Big sequencing efforts have gone a long way to help understand the complexities of polyploidy. However, the bioinformatic approaches to sorting and scoring alleles in next-gen data are generally designed for easy of use in diploid species.
Unlike a diploid species, where paralogous loci are often a problem that needs filtered out, these loci are partially what makes a polyploid so interesting. What is going on with all of those duplicated genes?
An undervalued aspect of identifying duplicated loci in polyploids is the phenomenon of where they end up on a chromosome. Re-diploidization, when a lineage that undergoes whole genome duplication reverts back to diploidy over time, can result in gene duplications being isolated at the distal ends of homeologs*. Importantly, these distal ends are known for their high concentration of gene families valued for their adaptive potential.
If you are filtering out seemingly duplicate reads from a polyploid, you could be missing out on these isolated paralogs. What do you do?
Well, if your study system is a plant, you probably already stopped reading this. The reproductive habits of plants have allowed for the capture of double haploids and other backcrosses or inbred lines that serve as the basis for mapping plant genomes. Getting a haploid perspective for a plant lineage can be as easy as just grabbing a haploid part of the plant.

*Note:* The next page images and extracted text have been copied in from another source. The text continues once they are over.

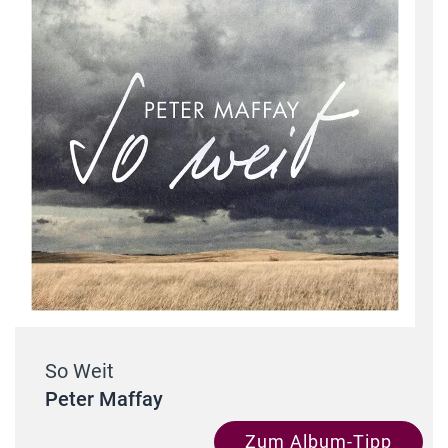
So Weit
Peter Maffay
Zum Album-Tipp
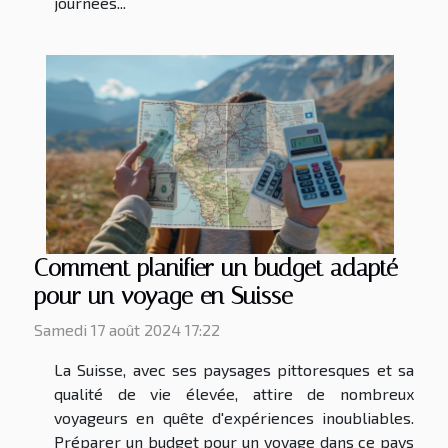
journées...
Comment planifier un budget adapté
pour un voyage en Suisse
Samedi 17 août 2024 17:22
La Suisse, avec ses paysages pittoresques et sa
qualité de vie élevée, attire de nombreux
voyageurs en quête d'expériences inoubliables.
Préparer un budget pour un voyage dans ce pays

Those haploids are awfully helpful because they provide a baseline dosage that can be expected in a polyploid individual. Is there a vertebrate alternative? A new paper by Limborg et al. suggests creating gynogenetic haploids and diploids by either irradiating sperm/ova and then blocking cell division, which is a (relatively) straightforward approach that works especially well in taxa with external fertilization.
The resulting gynogenetic haploids can provide clear evidence for duplications:
Haploids only contain a single allele at diploid loci, so the presence of two or more different alleles at a locus signal a duplication where alleles from both duplicates have been assembled into a single locus due to retained sequence similarity.

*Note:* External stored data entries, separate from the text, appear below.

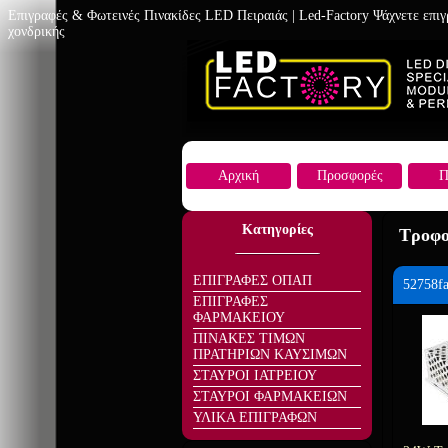
Επιγραφές & Φωτεινές Πινακίδες LED Πειραιάς | Led-Factory Ψάχνετε επι
χονδρικής
Αρχική
Προσφορές
Π
Κατηγορίες
Τροφο
ΕΠΙΓΡΑΦΕΣ ΟΠΑΠ
52758f
ΕΠΙΓΡΑΦΕΣ
ΦΑΡΜΑΚΕΙΟΥ
ΠΙΝΑΚΕΣ ΤΙΜΩΝ
ΠΡΑΤΗΡΙΩΝ ΚΑΥΣΙΜΩΝ
ΣΤΑΥΡΟΙ ΙΑΤΡΕΙΟΥ
ΣΤΑΥΡΟΙ ΦΑΡΜΑΚΕΙΩΝ
ΥΛΙΚΑ ΕΠΙΓΡΑΦΩΝ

The resulting gynogenetic diploids can be used specifically for mapping purposes. Because they contain chromatids from meiosis II, recombination frequencies can estimate the distance from a gene to the centromere.
Together, these lines could be used to properly genotype polyploids that have undergone genome duplication events and further the ability to ask questions about their evolutionary history, adaptive potential, or ecological relationships with related diploids.
*The confusion of sorting out polyploid homeologs is probably what gave rise to the American Genetics Association workshop that spawned this paper, titled “Escape from Homelog Hell”, which is about the greatest thing ever.
Cited
Limborg, M. T., Seeb, L. W., & Seeb, J. E. (2016). Sorting duplicated loci disentangles complexities of polyploid genomes masked by genotyping by sequencing. Molecular Ecology.